Data provided:

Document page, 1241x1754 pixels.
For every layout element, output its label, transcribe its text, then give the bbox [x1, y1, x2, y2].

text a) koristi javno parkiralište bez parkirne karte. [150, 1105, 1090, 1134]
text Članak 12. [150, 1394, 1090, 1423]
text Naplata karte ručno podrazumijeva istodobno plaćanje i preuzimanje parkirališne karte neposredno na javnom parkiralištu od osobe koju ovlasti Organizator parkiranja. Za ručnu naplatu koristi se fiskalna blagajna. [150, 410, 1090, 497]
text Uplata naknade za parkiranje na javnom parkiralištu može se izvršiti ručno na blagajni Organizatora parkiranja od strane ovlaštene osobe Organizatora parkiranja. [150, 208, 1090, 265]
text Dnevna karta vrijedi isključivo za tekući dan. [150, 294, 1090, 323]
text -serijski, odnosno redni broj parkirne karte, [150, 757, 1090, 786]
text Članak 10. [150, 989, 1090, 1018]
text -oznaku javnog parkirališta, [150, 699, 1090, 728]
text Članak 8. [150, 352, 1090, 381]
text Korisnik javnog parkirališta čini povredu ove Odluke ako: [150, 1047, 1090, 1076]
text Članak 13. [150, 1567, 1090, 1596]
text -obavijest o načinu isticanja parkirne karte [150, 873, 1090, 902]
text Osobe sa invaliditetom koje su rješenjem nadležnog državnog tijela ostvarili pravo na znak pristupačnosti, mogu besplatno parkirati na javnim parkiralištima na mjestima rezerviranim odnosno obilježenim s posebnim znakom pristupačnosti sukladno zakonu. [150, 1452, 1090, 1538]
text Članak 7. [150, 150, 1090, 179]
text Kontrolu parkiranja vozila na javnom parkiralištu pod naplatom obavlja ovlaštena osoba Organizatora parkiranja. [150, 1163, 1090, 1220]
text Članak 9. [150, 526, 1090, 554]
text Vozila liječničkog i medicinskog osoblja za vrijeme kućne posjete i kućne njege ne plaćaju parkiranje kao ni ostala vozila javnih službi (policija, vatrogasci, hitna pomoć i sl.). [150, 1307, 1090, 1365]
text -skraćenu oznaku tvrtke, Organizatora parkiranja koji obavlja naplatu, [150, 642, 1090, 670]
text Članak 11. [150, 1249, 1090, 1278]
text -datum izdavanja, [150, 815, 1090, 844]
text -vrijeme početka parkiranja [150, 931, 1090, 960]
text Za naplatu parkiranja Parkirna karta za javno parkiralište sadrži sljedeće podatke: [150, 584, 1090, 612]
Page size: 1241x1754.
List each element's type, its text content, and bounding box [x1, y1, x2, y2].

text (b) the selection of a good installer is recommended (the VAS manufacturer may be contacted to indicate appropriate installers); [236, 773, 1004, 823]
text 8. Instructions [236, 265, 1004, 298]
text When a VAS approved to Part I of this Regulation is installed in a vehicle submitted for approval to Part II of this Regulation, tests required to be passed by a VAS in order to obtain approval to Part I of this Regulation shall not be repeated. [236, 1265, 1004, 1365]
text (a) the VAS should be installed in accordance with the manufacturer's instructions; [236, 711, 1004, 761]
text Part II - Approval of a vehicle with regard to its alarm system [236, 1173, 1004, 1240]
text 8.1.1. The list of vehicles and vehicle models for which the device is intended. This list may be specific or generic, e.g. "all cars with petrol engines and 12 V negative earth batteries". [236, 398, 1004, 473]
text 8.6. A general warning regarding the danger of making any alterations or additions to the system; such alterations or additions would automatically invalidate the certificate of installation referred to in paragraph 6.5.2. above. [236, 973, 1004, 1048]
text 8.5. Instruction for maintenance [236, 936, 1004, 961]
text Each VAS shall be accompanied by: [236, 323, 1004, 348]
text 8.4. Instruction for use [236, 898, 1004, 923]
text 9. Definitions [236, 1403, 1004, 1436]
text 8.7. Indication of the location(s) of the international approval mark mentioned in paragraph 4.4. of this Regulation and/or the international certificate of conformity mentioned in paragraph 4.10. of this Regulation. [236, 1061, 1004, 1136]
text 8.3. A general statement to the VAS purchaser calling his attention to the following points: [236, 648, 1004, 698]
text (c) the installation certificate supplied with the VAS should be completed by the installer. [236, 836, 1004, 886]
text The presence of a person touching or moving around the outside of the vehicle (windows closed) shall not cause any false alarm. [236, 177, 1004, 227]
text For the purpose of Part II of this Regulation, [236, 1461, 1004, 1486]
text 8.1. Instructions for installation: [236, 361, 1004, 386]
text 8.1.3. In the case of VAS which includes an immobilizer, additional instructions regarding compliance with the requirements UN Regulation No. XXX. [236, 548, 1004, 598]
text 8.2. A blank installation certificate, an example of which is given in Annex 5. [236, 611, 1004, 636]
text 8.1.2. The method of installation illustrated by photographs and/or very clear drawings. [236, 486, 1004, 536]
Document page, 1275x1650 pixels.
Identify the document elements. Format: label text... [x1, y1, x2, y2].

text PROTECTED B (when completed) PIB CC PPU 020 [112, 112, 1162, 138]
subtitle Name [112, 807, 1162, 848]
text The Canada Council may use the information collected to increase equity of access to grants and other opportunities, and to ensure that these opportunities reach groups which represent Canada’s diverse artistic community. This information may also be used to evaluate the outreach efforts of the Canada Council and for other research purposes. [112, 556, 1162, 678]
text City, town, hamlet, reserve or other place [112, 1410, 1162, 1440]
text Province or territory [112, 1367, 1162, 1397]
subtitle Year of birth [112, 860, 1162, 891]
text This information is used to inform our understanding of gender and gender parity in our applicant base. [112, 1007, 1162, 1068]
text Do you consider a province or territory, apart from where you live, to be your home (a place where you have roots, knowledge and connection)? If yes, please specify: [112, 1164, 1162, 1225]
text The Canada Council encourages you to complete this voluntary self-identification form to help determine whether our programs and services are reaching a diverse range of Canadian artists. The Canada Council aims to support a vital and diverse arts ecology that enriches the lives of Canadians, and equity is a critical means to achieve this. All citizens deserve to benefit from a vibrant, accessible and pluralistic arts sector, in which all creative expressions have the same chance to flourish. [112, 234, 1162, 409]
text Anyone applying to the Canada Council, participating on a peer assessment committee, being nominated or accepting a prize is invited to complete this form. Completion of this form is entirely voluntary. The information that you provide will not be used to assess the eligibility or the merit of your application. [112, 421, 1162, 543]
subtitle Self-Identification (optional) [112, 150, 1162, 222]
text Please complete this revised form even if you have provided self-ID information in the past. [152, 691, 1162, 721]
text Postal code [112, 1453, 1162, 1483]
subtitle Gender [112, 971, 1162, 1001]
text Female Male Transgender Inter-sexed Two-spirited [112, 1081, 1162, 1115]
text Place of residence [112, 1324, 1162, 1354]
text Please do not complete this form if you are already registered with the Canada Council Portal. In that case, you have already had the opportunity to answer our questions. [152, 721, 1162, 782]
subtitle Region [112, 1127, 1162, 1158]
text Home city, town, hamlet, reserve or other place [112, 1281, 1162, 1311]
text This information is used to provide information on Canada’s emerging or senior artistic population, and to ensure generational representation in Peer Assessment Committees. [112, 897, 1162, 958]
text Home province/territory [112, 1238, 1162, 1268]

Task directions: Every entry, from the first line to the last, should be retyped exactly.

Answer to the exercise:
Document page, 1241x1754 pixels.
For every layout element, output its label, transcribe its text, then give the bbox [x1, y1, x2, y2].

text a) koristi javno parkiralište bez parkirne karte. [150, 1105, 1090, 1134]
text Članak 12. [150, 1394, 1090, 1423]
text Naplata karte ručno podrazumijeva istodobno plaćanje i preuzimanje parkirališne karte neposredno na javnom parkiralištu od osobe koju ovlasti Organizator parkiranja. Za ručnu naplatu koristi se fiskalna blagajna. [150, 410, 1090, 497]
text Uplata naknade za parkiranje na javnom parkiralištu može se izvršiti ručno na blagajni Organizatora parkiranja od strane ovlaštene osobe Organizatora parkiranja. [150, 208, 1090, 265]
text Dnevna karta vrijedi isključivo za tekući dan. [150, 294, 1090, 323]
text -serijski, odnosno redni broj parkirne karte, [150, 757, 1090, 786]
text Članak 10. [150, 989, 1090, 1018]
text -oznaku javnog parkirališta, [150, 699, 1090, 728]
text Članak 8. [150, 352, 1090, 381]
text Korisnik javnog parkirališta čini povredu ove Odluke ako: [150, 1047, 1090, 1076]
text Članak 13. [150, 1567, 1090, 1596]
text -obavijest o načinu isticanja parkirne karte [150, 873, 1090, 902]
text Osobe sa invaliditetom koje su rješenjem nadležnog državnog tijela ostvarili pravo na znak pristupačnosti, mogu besplatno parkirati na javnim parkiralištima na mjestima rezerviranim odnosno obilježenim s posebnim znakom pristupačnosti sukladno zakonu. [150, 1452, 1090, 1538]
text Članak 7. [150, 150, 1090, 179]
text Kontrolu parkiranja vozila na javnom parkiralištu pod naplatom obavlja ovlaštena osoba Organizatora parkiranja. [150, 1163, 1090, 1220]
text Članak 9. [150, 526, 1090, 554]
text Vozila liječničkog i medicinskog osoblja za vrijeme kućne posjete i kućne njege ne plaćaju parkiranje kao ni ostala vozila javnih službi (policija, vatrogasci, hitna pomoć i sl.). [150, 1307, 1090, 1365]
text -skraćenu oznaku tvrtke, Organizatora parkiranja koji obavlja naplatu, [150, 642, 1090, 670]
text Članak 11. [150, 1249, 1090, 1278]
text -datum izdavanja, [150, 815, 1090, 844]
text -vrijeme početka parkiranja [150, 931, 1090, 960]
text Za naplatu parkiranja Parkirna karta za javno parkiralište sadrži sljedeće podatke: [150, 584, 1090, 612]
Page size: 1241x1754.
List each element's type, its text content, and bounding box [x1, y1, x2, y2].

text (b) the selection of a good installer is recommended (the VAS manufacturer may be contacted to indicate appropriate installers); [236, 773, 1004, 823]
text 8. Instructions [236, 265, 1004, 298]
text When a VAS approved to Part I of this Regulation is installed in a vehicle submitted for approval to Part II of this Regulation, tests required to be passed by a VAS in order to obtain approval to Part I of this Regulation shall not be repeated. [236, 1265, 1004, 1365]
text (a) the VAS should be installed in accordance with the manufacturer's instructions; [236, 711, 1004, 761]
text Part II - Approval of a vehicle with regard to its alarm system [236, 1173, 1004, 1240]
text 8.1.1. The list of vehicles and vehicle models for which the device is intended. This list may be specific or generic, e.g. "all cars with petrol engines and 12 V negative earth batteries". [236, 398, 1004, 473]
text 8.6. A general warning regarding the danger of making any alterations or additions to the system; such alterations or additions would automatically invalidate the certificate of installation referred to in paragraph 6.5.2. above. [236, 973, 1004, 1048]
text 8.5. Instruction for maintenance [236, 936, 1004, 961]
text Each VAS shall be accompanied by: [236, 323, 1004, 348]
text 8.4. Instruction for use [236, 898, 1004, 923]
text 9. Definitions [236, 1403, 1004, 1436]
text 8.7. Indication of the location(s) of the international approval mark mentioned in paragraph 4.4. of this Regulation and/or the international certificate of conformity mentioned in paragraph 4.10. of this Regulation. [236, 1061, 1004, 1136]
text 8.3. A general statement to the VAS purchaser calling his attention to the following points: [236, 648, 1004, 698]
text (c) the installation certificate supplied with the VAS should be completed by the installer. [236, 836, 1004, 886]
text The presence of a person touching or moving around the outside of the vehicle (windows closed) shall not cause any false alarm. [236, 177, 1004, 227]
text For the purpose of Part II of this Regulation, [236, 1461, 1004, 1486]
text 8.1. Instructions for installation: [236, 361, 1004, 386]
text 8.1.3. In the case of VAS which includes an immobilizer, additional instructions regarding compliance with the requirements UN Regulation No. XXX. [236, 548, 1004, 598]
text 8.2. A blank installation certificate, an example of which is given in Annex 5. [236, 611, 1004, 636]
text 8.1.2. The method of installation illustrated by photographs and/or very clear drawings. [236, 486, 1004, 536]
Document page, 1275x1650 pixels.
Identify the document elements. Format: label text... [x1, y1, x2, y2].

text PROTECTED B (when completed) PIB CC PPU 020 [112, 112, 1162, 138]
subtitle Name [112, 807, 1162, 848]
text The Canada Council may use the information collected to increase equity of access to grants and other opportunities, and to ensure that these opportunities reach groups which represent Canada’s diverse artistic community. This information may also be used to evaluate the outreach efforts of the Canada Council and for other research purposes. [112, 556, 1162, 678]
text City, town, hamlet, reserve or other place [112, 1410, 1162, 1440]
text Province or territory [112, 1367, 1162, 1397]
subtitle Year of birth [112, 860, 1162, 891]
text This information is used to inform our understanding of gender and gender parity in our applicant base. [112, 1007, 1162, 1068]
text Do you consider a province or territory, apart from where you live, to be your home (a place where you have roots, knowledge and connection)? If yes, please specify: [112, 1164, 1162, 1225]
text The Canada Council encourages you to complete this voluntary self-identification form to help determine whether our programs and services are reaching a diverse range of Canadian artists. The Canada Council aims to support a vital and diverse arts ecology that enriches the lives of Canadians, and equity is a critical means to achieve this. All citizens deserve to benefit from a vibrant, accessible and pluralistic arts sector, in which all creative expressions have the same chance to flourish. [112, 234, 1162, 409]
text Anyone applying to the Canada Council, participating on a peer assessment committee, being nominated or accepting a prize is invited to complete this form. Completion of this form is entirely voluntary. The information that you provide will not be used to assess the eligibility or the merit of your application. [112, 421, 1162, 543]
subtitle Self-Identification (optional) [112, 150, 1162, 222]
text Please complete this revised form even if you have provided self-ID information in the past. [152, 691, 1162, 721]
text Postal code [112, 1453, 1162, 1483]
subtitle Gender [112, 971, 1162, 1001]
text Female Male Transgender Inter-sexed Two-spirited [112, 1081, 1162, 1115]
text Place of residence [112, 1324, 1162, 1354]
text Please do not complete this form if you are already registered with the Canada Council Portal. In that case, you have already had the opportunity to answer our questions. [152, 721, 1162, 782]
subtitle Region [112, 1127, 1162, 1158]
text Home city, town, hamlet, reserve or other place [112, 1281, 1162, 1311]
text This information is used to provide information on Canada’s emerging or senior artistic population, and to ensure generational representation in Peer Assessment Committees. [112, 897, 1162, 958]
text Home province/territory [112, 1238, 1162, 1268]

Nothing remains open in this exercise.